■ **TASK PROMPT**:
Output all of the records word for word and drop the images.

*** EXERCISE DATA ***

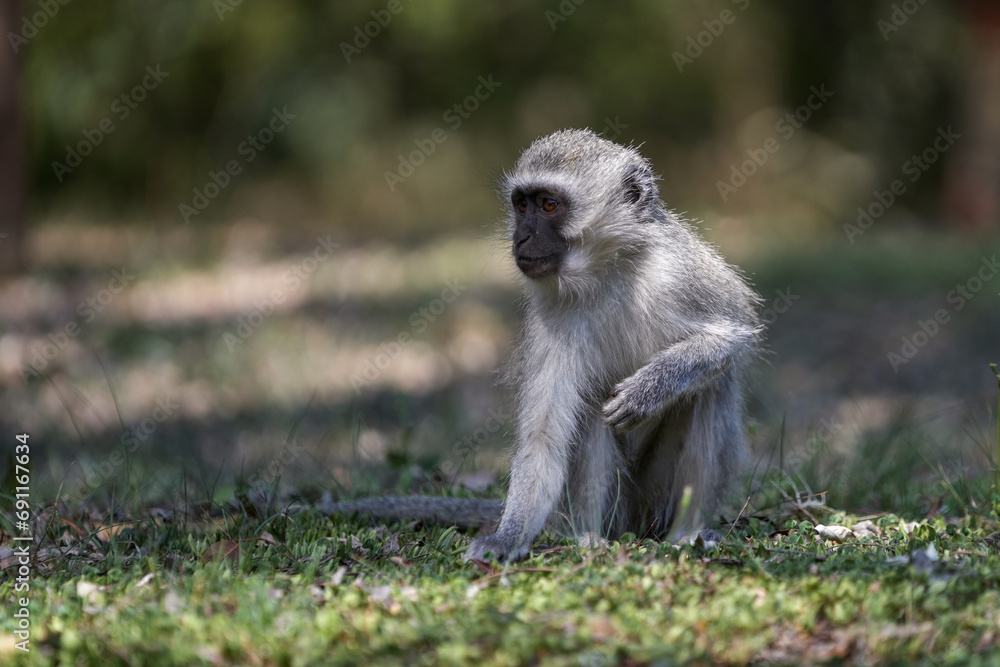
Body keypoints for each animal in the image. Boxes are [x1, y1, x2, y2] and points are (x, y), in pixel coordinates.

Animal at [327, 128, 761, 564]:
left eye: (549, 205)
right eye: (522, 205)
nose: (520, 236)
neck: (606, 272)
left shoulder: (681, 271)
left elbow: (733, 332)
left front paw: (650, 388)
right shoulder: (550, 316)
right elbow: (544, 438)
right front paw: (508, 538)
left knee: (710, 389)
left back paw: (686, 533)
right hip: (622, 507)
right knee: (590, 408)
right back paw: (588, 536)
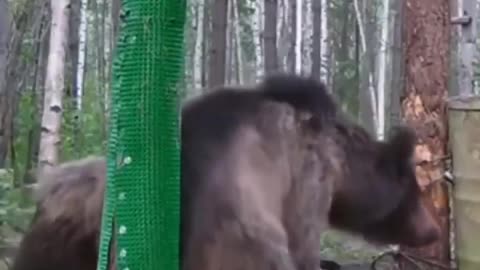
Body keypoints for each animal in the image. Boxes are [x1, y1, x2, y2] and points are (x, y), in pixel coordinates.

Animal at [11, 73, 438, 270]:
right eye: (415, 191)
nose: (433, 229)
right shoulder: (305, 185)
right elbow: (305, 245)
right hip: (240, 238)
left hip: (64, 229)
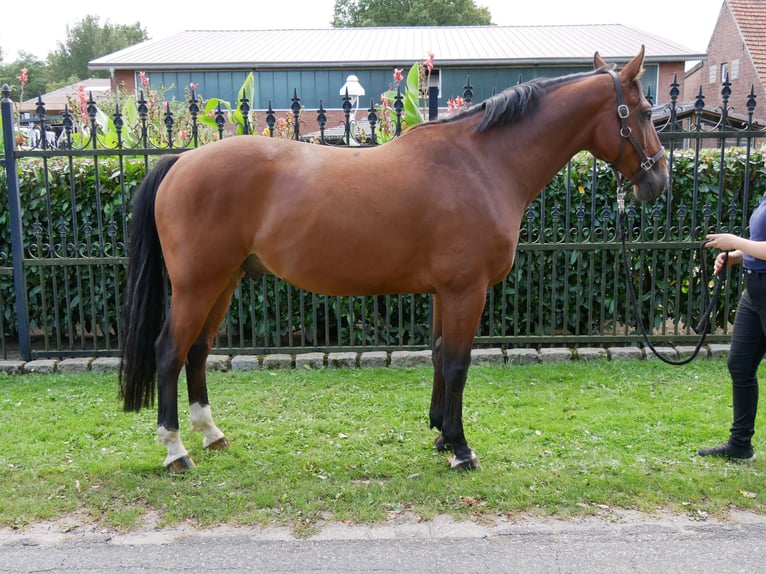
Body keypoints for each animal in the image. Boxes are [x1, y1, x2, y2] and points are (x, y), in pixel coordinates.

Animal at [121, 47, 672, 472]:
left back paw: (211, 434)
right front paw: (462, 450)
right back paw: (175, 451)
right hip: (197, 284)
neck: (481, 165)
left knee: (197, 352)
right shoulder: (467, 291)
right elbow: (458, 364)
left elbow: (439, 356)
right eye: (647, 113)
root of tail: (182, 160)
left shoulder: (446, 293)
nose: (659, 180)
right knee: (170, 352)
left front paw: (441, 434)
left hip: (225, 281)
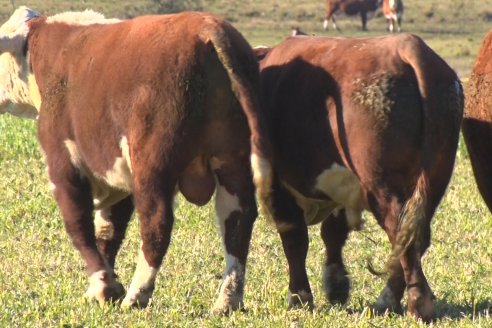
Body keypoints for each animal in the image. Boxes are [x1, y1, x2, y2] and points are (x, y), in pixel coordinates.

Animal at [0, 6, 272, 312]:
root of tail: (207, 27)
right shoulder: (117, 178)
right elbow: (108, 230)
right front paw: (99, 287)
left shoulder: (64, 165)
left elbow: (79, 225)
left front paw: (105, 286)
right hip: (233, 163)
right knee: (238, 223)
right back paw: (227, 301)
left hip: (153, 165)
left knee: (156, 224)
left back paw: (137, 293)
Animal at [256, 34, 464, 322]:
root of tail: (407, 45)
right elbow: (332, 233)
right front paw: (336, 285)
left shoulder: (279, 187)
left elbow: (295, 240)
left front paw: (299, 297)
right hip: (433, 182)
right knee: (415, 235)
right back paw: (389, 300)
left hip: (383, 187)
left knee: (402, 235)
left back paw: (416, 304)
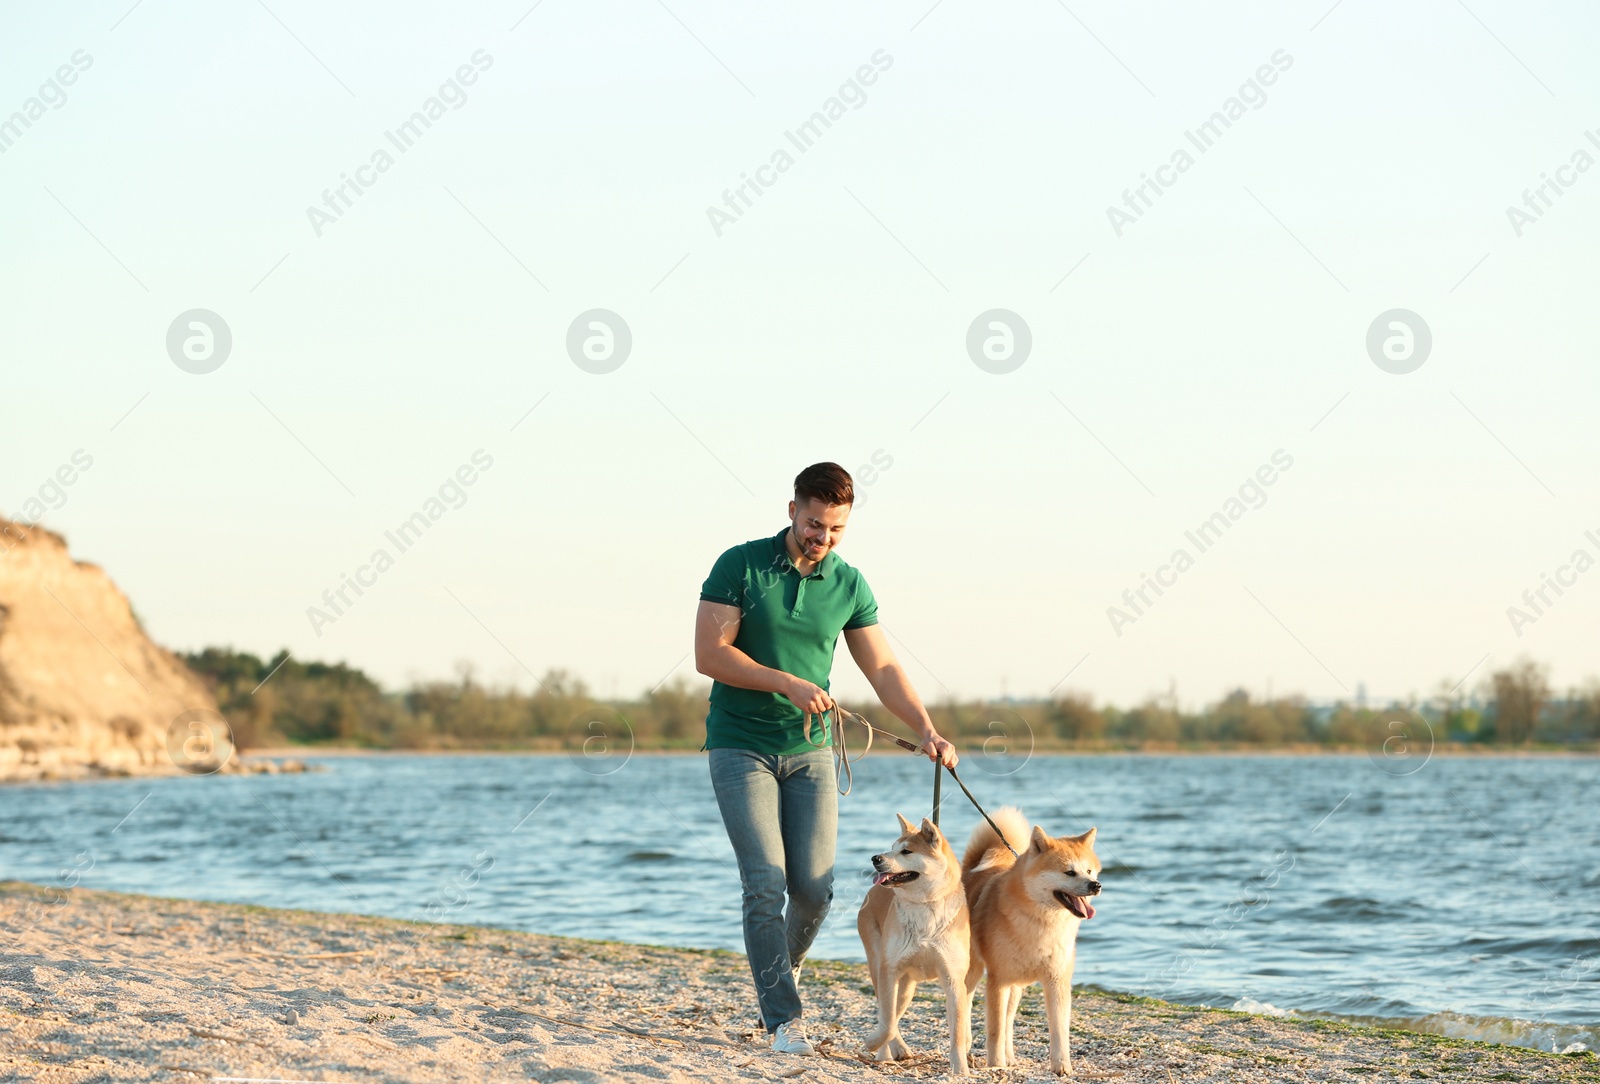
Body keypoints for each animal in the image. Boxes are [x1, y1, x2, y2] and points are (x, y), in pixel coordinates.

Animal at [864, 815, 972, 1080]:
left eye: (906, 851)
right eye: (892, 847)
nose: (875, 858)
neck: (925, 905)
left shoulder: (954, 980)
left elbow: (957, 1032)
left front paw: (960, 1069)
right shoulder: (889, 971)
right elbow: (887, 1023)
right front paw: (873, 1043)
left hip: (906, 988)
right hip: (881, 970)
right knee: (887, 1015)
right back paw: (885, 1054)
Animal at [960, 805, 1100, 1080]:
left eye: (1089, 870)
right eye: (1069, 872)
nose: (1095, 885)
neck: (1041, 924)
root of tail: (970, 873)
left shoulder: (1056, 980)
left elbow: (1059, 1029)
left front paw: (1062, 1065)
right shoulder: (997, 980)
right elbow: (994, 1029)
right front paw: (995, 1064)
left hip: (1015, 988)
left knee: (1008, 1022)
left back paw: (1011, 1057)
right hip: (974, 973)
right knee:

*** End of EXERCISE DATA ***

■ **RESPONSE TO THE TASK**:
Body keypoints for each animal in the image. Boxes are [x1, y1, x2, y2] and points are (x, y), in pixel coordinates.

Animal at [327, 128, 761, 564]:
left eye: (549, 205)
right eye: (522, 205)
nose: (520, 236)
neck: (606, 272)
left shoulder: (681, 271)
left elbow: (733, 332)
left front paw: (650, 388)
right shoulder: (550, 316)
right elbow: (544, 438)
right front paw: (508, 538)
left knee: (710, 389)
left back paw: (686, 533)
right hip: (622, 507)
right knee: (590, 408)
right back paw: (588, 536)
Body keypoints for each animal in the image. Boxes are [x1, y1, x2, y2] and points are (x, y), in pixel coordinates.

Animal at [11, 73, 438, 270]:
right eye: (415, 191)
nose: (433, 229)
right shoulder: (305, 185)
right elbow: (305, 245)
right hip: (240, 238)
left hip: (64, 229)
Body keypoints for each animal in the image. Boxes are [x1, y1, x2, y2] and points are (x, y), in pixel coordinates.

Animal at [121, 47, 672, 472]:
left back paw: (211, 434)
right front paw: (462, 450)
right back paw: (175, 451)
right hip: (197, 284)
neck: (481, 165)
left knee: (197, 352)
right shoulder: (467, 291)
right elbow: (458, 364)
left elbow: (439, 356)
right eye: (647, 113)
root of tail: (182, 160)
left shoulder: (446, 293)
nose: (659, 180)
right knee: (170, 352)
left front paw: (441, 434)
left hip: (225, 281)
Body keypoints for each animal in the image. Boxes are [x1, y1, x2, y2] and points are (x, y), in pixel coordinates.

Animal at [0, 6, 272, 312]:
root of tail: (207, 27)
right shoulder: (117, 178)
right elbow: (108, 230)
right front paw: (99, 287)
left shoulder: (64, 165)
left elbow: (79, 225)
left front paw: (105, 286)
right hip: (233, 163)
right knee: (238, 223)
right back paw: (227, 301)
left hip: (153, 165)
left knee: (156, 224)
left back paw: (137, 293)
Animal at [256, 34, 464, 322]:
root of tail: (407, 45)
right elbow: (332, 233)
right front paw: (336, 285)
left shoulder: (279, 187)
left elbow: (295, 240)
left front paw: (299, 297)
right hip: (433, 182)
right knee: (415, 235)
right back paw: (389, 300)
left hip: (383, 187)
left knee: (402, 235)
left back paw: (416, 304)
Body keypoints for each animal in the image. Boxes are [x1, y1, x2, y2] and points are (x, y), in pixel coordinates.

Animal at [864, 815, 972, 1080]:
left eye: (906, 851)
right eye: (892, 847)
nose: (875, 858)
neck: (925, 905)
left shoulder: (954, 980)
left elbow: (957, 1032)
left front paw: (960, 1069)
right shoulder: (889, 971)
right elbow: (887, 1023)
right front paw: (873, 1043)
left hip: (906, 988)
right hip: (881, 970)
right knee: (887, 1015)
right back paw: (885, 1054)
Animal at [960, 805, 1100, 1080]:
left eye: (1089, 870)
right eye: (1069, 872)
nose: (1095, 885)
neck: (1041, 924)
root of tail: (970, 873)
left shoulder: (1056, 980)
left elbow: (1059, 1029)
left front paw: (1062, 1065)
right shoulder: (997, 980)
right elbow: (994, 1029)
right front paw: (995, 1064)
left hip: (1015, 988)
left knee: (1008, 1022)
left back paw: (1011, 1057)
right hip: (974, 973)
right knee:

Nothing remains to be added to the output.